Not once, in all these long, cold nights.
Season Pass
I didn’t know what Mr. and Mrs. Younger were when I first saw them. To me they were just one more older couple who come out to Magicland for a sunny afternoon of watching the dolphin show, the stage act, and maybe taking one of the tamer rides—the carousel, or the Tunnel-of-Chills. I was sure I’d seen them before, for there was an easy familiarity about them. They looked at home, sitting on the bench near the bandshell, under the few oaks the new owners had let stand when they changed the old Rocky Grove Park into Magicland ten years before.
I wasn’t here then, at least not as a security guard. But I came as a guest that first summer, as did almost everybody for a hundred miles around, to see what had been done to the grove. Some had liked the change. I hadn’t. The park had been sanitized away, the grotesque, laughing figures in the funhouse alcoves sold to collectors, the old rides like The Whip and The Octopus prettied up with fiberglass shells and cartoon animals. The Penny Arcade became the quarter arcade, and the flip movies that had intrigued my brother and me as boys were gone, replaced by video screens and pinball machines that offered only three balls for two bits. Everything was bright and clean and shiny. I hated it.
I didn’t come back after that first visit until this spring, when I answered the ad for security guards. The office where I worked laid me off in March, and though the Magicland stint paid far less, I thought it would be a pleasant way to spend the summer while keeping my eyes open for something better. And I was hungry for something better. I used to think that hunger was a good thing, something that made us grow. Maybe open hunger, honest ambition, still is. But when hunger disguises itself as something else—kindness, maybe—it turns ugly, makes us less than human.
To look at the Youngers, you never would have imagined that hunger in them. When I first looked at them with more than casual interest, I guessed that they were in their early sixties. He was gray at the temples and near the top, but there were still dark brown patches. She too had streaks of gray-white, but the tawny hair around the whiteness made it look almost platinum in contrast. Neither was overweight, and both their complexions were healthily ruddy. The only outward signs of age were that the man limped slightly and carried a cane, and both wore thick bifocals. Their clothing was neat and clean, if a bit out of date. They looked well cared for, as one might make a suit last for years by judicious handling.
The Youngers. God, how that name suits them. So many don’t. A potential assassin named Hinckley? A successful one named Oswald? Those are the names of buzzard towns and cartoon rabbits.

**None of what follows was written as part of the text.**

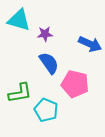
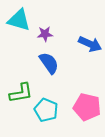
pink pentagon: moved 12 px right, 23 px down
green L-shape: moved 1 px right
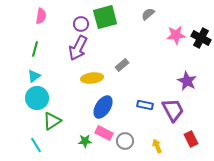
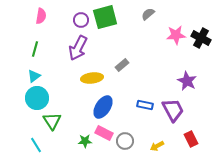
purple circle: moved 4 px up
green triangle: rotated 30 degrees counterclockwise
yellow arrow: rotated 96 degrees counterclockwise
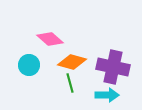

But
Younger
—that sums up their deeds nicely, while smacking of the outlaw family too, though I doubt a connection. What
my
Youngers have done is soft and subtle, far from gunshots and holdups.
I noticed them,
really
noticed them for the first time, giving candy to a kid. I was twenty yards behind where they were sitting on their bench, and there was one of those sudden hushes that comes to the park once in a while, and I easily heard what they said.
“Young fella?’’ The man’s voice was hearty and friendly. The boy, about ten, stopped but didn’t say anything. “Want this?” the man went on, holding out a Hershey bar.

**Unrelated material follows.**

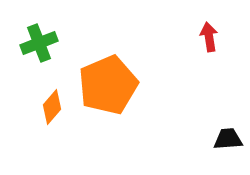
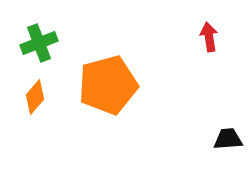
orange pentagon: rotated 8 degrees clockwise
orange diamond: moved 17 px left, 10 px up
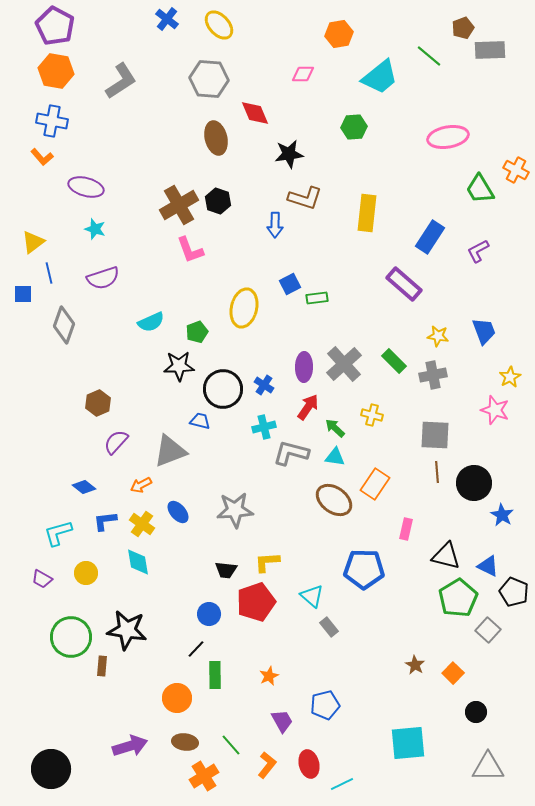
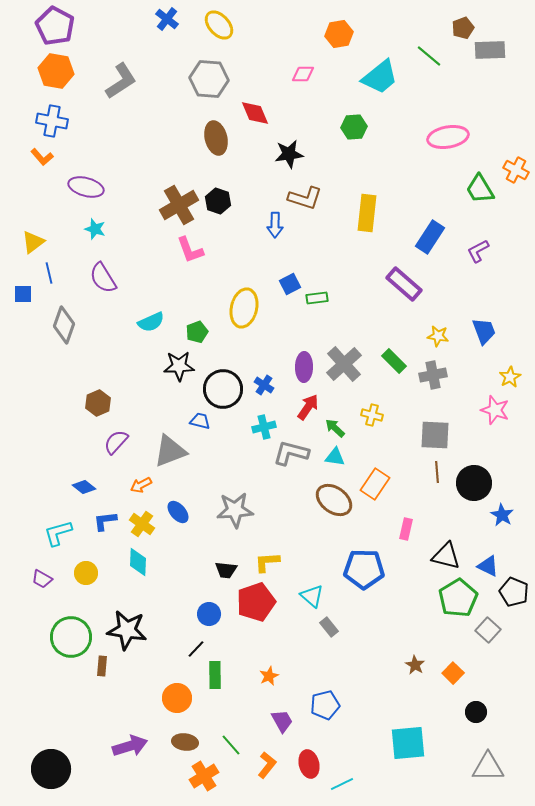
purple semicircle at (103, 278): rotated 76 degrees clockwise
cyan diamond at (138, 562): rotated 12 degrees clockwise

I tensed. I kept hearing my mother and father and teachers and the state trooper who visited the school once a year saying, “
Never take candy from strangers!
‘‘ For kids, it replaced the commandment about adultery.
“We just can’t eat two,” the woman said kindly. “And it’ll melt in this hot sun. Won’t you take it?”
The kid came closer and smiled a little. He looked cautious, like he’d heard the warnings too, but shrugged and took the candy. I guess he figured there were people all around, and that’s what I figured too. “Okay. Thanks a lot,” he said, and walked away with the candy. I watched the couple a moment longer, just long enough to see them smile at each other, as if to enjoy a good deed shared. But there was something else in the look, something more than gratification at giving away a 35¢ candy bar.